Zéro eut le cœur serré qu’elle ait à poser ce type de question. “Non,” lui répondit-il. Puis il s’en voulut, se rappelant qu’il avait promis d’être honnête avec elles. “Pas encore. Peut-être plus tard.”

“Est-ce que ça a un rapport avec ce qui s’est passé à New York ?” demanda naïvement Maya.

“Oui,” admit-il. “Mais, pour le moment, écoutez-moi bien. Je connais un type, une ressource de la CIA qui s’appelle Mitch. Il est grand, bourru, avec une grosse barbe et une casquette. Il tient le Third Street Garage. Si je lui donne le feu vert, il viendra vous chercher ici pour vous emmener en lieu sûr, dans un endroit que même la CIA ne connaît pas.”

“Pourquoi est-ce qu’on n’y va pas tout de suite ?” demanda Sara.

“Parce que,” répondit franchement Zéro, “il y a de grandes chances que des gens soient déjà en train de nous observer ou, du moins, qu’ils surveillent toute activité suspecte. Si vous n’allez pas à l’école ou que vous faites quoi que ce soit d’inhabituel, ça pourrait les alerter. Vous connaissez la musique : vous ne laissez entrer personne, vous ne partez avec personne et vous ne faites confiance à personne sauf Mitch, l’Agent Strickland, ou l’Agent Watson.”

“Et Maria,” ajouta Sara. “Pas vrai ?”

“Ouais,” murmura Zéro. “Et Maria. Bien sûr.” Il posa la main sur la poignée de la porte. “Je ne serai pas long. Verrouillez derrière moi. J’ai le téléphone à carte. Appelez en cas de besoin.” Il sortit et se dirigea rapidement vers sa voiture, étonné de constater que le souvenir de ce qui s’était passé entre Maria et lui s’insinuait à nouveau dans sa tête.

Kate. Tu l’as trahie.

“Non,” se murmura-t-il à lui-même alors qu’il atteignait la voiture. Il n’aurait pas fait ça. Il aimait Kate plus que tout et plus que quiconque. Alors qu’il se glissait derrière le volant et démarrait la voiture, il chercha dans sa mémoire la moindre indication qui pourrait contredire le fait que Maria et lui aient eu une liaison pendant que Kate était encore vivante. Mais il n’en trouva aucune. Sa relation à la maison avait été heureuse. Kate ignorait tout de son travail en tant qu’agent de la CIA. Elle croyait que ses fréquents voyages étaient pour des invitations à des conférences dans d’autres universités, des recherches pour l’écriture d’un livre d’histoire, des congrès et des conventions. Elle le soutenait totalement en s’occupant de leurs deux filles. Il lui cachait ses blessures et, quand c’était impossible, il se trouvait des excuses bidon. Il était maladroit. Il était tombé. Au moins une fois, il avait été agressé. L’agence l’avait aidé à couvrir ses mensonges et, plus d’une fois, était allée jusqu’à créer de faux rapports de police pour confirmer ses dires.

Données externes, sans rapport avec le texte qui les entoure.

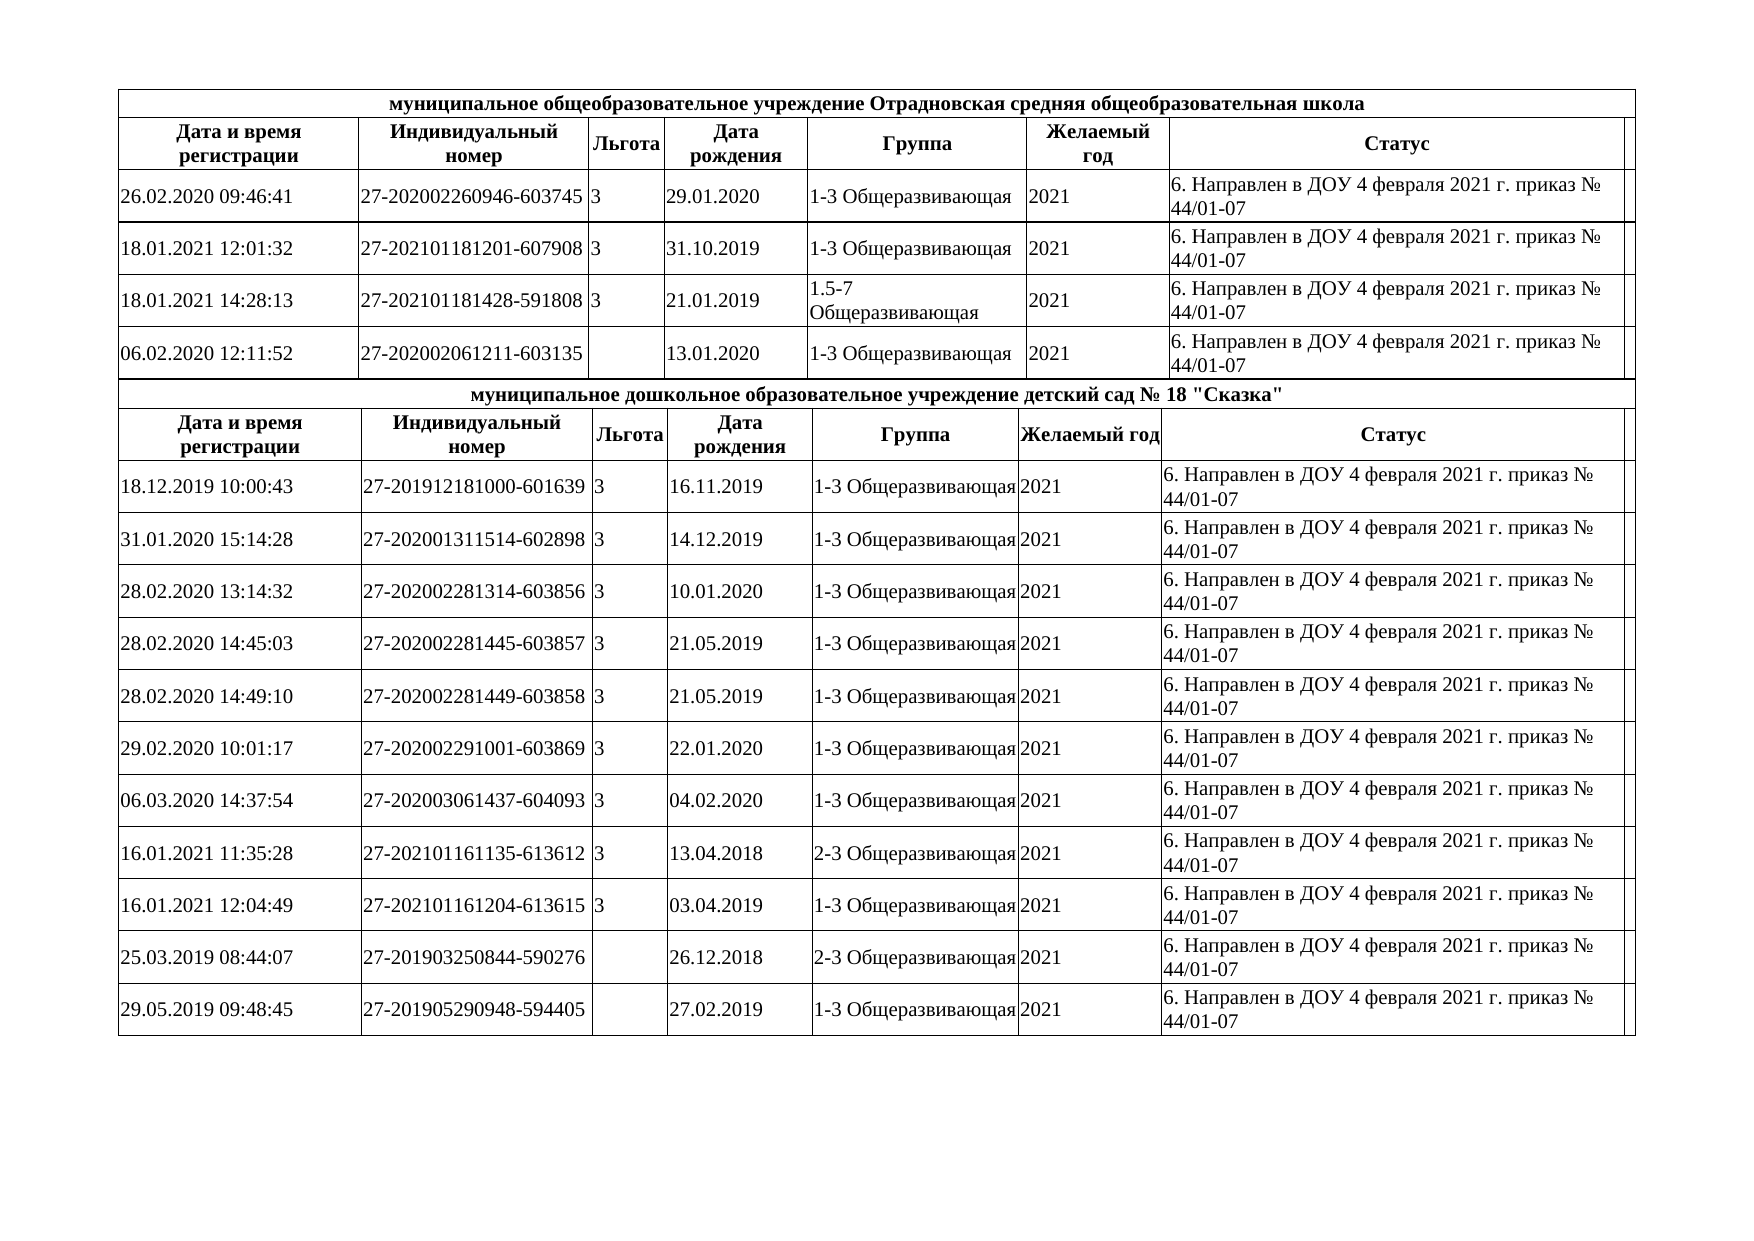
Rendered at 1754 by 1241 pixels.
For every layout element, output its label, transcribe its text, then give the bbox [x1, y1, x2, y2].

table_cell 21.01.2019 [665, 275, 807, 326]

Elle n’était pas au courant.

Mais Maria, si. Maria avait su tout le temps qu’ils avaient été ensemble pendant que Kate était encore en vie, et elle n’avait rien dit. Tant que la mémoire de Zéro était altérée, elle pouvait bien lui dire tout ce qu’il voulait entendre et lui cacher tout ce qu’il ne savait pas.

Il réalisa soudain à quel point il serrait le volant, alors que les articulations de ses doigts devenaient blanches et que ses oreilles bourdonnaient de colère. On verra ça plus tard. Il y a des choses plus importantes à faire pour le moment, se dit-il en se dirigeant vers la banque pour récupérer les preuves dont il pouvait juste espérer qu’elles seraient suffisantes afin de mettre un terme à tout ça.